Don’t Pressure Wildlife in Flooded Areas of the Mississippi Delta
Jackson – Rapidly rising flood waters along the Mississippi River and its tributaries are forcing white-tailed deer and other wildlife to seek refuge on lands with higher ground, which can often be nearby flood protection levees. “When this happens, abnormally large groups of deer can sometimes be observed along levee systems and roads throughout the Delta region,” according to Mississippi Department of Wildlife, Fisheries, and Parks Deer Program Coordinator Chad Dacus.
“People should not go out and look for deer on levees or try and herd or move them,” Dacus said. “These animals have been stressed by sometimes long movements from other areas. Deer and other wildlife may be forced into the water or try return to flooded areas when pressured. The best thing to do is to leave the wildlife alone.”

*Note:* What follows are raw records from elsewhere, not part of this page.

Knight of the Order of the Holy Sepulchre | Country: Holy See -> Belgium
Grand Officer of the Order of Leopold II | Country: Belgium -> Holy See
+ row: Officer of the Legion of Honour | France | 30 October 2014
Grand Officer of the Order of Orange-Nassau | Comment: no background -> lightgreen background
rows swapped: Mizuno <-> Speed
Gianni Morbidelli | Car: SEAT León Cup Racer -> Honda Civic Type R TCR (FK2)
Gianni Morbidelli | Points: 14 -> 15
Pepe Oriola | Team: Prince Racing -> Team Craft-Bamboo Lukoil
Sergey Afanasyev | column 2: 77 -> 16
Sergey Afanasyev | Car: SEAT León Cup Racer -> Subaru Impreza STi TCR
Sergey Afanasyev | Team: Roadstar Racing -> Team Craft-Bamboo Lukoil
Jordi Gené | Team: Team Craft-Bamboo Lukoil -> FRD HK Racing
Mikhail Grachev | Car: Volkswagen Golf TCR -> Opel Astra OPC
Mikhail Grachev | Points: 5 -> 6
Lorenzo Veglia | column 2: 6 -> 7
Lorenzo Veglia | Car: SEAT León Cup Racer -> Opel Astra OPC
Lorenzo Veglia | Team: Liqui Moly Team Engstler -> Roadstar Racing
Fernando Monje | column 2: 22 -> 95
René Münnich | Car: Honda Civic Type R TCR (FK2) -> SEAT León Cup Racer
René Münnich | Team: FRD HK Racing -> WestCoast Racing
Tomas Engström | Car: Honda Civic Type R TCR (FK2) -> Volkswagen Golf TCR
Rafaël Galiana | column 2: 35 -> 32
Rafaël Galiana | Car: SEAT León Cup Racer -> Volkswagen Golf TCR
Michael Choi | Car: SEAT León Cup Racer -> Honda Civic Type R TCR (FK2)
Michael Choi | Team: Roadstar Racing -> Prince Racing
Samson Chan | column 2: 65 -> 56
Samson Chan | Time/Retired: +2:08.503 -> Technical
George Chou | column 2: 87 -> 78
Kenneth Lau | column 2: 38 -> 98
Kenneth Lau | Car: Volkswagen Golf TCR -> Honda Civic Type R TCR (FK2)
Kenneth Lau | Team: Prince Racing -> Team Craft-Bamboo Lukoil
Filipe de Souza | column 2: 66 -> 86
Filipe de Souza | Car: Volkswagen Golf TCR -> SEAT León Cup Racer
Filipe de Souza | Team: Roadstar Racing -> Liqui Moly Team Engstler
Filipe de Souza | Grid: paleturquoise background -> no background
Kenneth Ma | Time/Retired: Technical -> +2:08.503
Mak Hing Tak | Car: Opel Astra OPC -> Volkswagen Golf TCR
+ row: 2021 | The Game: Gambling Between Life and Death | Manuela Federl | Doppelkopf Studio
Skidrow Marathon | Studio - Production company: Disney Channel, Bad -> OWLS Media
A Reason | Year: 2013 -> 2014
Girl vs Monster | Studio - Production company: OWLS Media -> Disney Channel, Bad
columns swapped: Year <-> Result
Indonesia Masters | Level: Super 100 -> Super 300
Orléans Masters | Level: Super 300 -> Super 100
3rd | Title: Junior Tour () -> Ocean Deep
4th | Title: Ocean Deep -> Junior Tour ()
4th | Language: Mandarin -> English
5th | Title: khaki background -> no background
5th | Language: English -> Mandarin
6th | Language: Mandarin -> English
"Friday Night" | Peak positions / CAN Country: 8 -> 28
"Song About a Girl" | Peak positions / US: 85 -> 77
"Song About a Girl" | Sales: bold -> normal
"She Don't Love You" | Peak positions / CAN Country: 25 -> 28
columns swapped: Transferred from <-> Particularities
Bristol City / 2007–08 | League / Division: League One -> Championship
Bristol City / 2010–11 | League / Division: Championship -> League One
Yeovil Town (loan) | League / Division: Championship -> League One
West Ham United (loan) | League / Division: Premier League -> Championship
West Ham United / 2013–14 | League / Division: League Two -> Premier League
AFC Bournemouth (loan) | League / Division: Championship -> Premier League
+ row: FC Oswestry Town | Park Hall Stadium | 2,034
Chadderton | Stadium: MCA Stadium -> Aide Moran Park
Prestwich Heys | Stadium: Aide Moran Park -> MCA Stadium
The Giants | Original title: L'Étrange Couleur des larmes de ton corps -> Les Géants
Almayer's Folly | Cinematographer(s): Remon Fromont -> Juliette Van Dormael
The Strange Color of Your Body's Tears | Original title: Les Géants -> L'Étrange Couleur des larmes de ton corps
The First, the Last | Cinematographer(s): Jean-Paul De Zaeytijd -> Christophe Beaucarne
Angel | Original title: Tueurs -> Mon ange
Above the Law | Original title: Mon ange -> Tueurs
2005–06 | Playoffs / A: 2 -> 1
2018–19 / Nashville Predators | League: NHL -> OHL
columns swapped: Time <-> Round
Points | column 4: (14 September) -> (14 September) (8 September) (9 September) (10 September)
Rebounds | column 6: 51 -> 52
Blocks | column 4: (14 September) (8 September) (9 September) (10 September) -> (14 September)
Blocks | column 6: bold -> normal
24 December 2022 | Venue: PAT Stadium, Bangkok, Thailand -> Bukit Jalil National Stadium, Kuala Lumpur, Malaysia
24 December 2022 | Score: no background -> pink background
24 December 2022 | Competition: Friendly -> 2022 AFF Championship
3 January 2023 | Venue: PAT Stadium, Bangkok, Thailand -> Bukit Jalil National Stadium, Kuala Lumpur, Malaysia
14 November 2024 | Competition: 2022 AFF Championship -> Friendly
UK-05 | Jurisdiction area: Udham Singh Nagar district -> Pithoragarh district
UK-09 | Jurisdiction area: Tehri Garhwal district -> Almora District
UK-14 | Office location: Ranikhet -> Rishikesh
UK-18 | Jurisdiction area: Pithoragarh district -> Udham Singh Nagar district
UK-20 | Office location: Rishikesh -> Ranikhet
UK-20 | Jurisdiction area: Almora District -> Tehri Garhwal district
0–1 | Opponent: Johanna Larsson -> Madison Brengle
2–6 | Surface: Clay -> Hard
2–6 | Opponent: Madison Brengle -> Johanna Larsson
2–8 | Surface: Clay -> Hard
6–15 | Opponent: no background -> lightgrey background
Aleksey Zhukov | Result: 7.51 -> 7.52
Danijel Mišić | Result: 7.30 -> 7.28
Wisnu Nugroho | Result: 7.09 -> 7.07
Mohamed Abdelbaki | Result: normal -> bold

MDWFP conservation officers are working with other law enforcement agencies in flooded areas to help those affected by the rising waters. MDWFP Law Enforcement Bureau Chief Steve Adcock said the officers are working the flooded areas by boat and are assisting landowners. They’re also working with other law enforcement agencies to deter criminal activity.
Levees are vital to protecting communities from flood events, and often are maintained by local levee boards or similar groups. These levees are subject to closure during floods and may be patrolled by local law enforcement agencies. In addition, these areas may serve as bases of operation for local emergency management response.
“Our officers are patrolling these areas constantly to help anyone that needs assistance and to protect property and prevent looting,” said Adcock.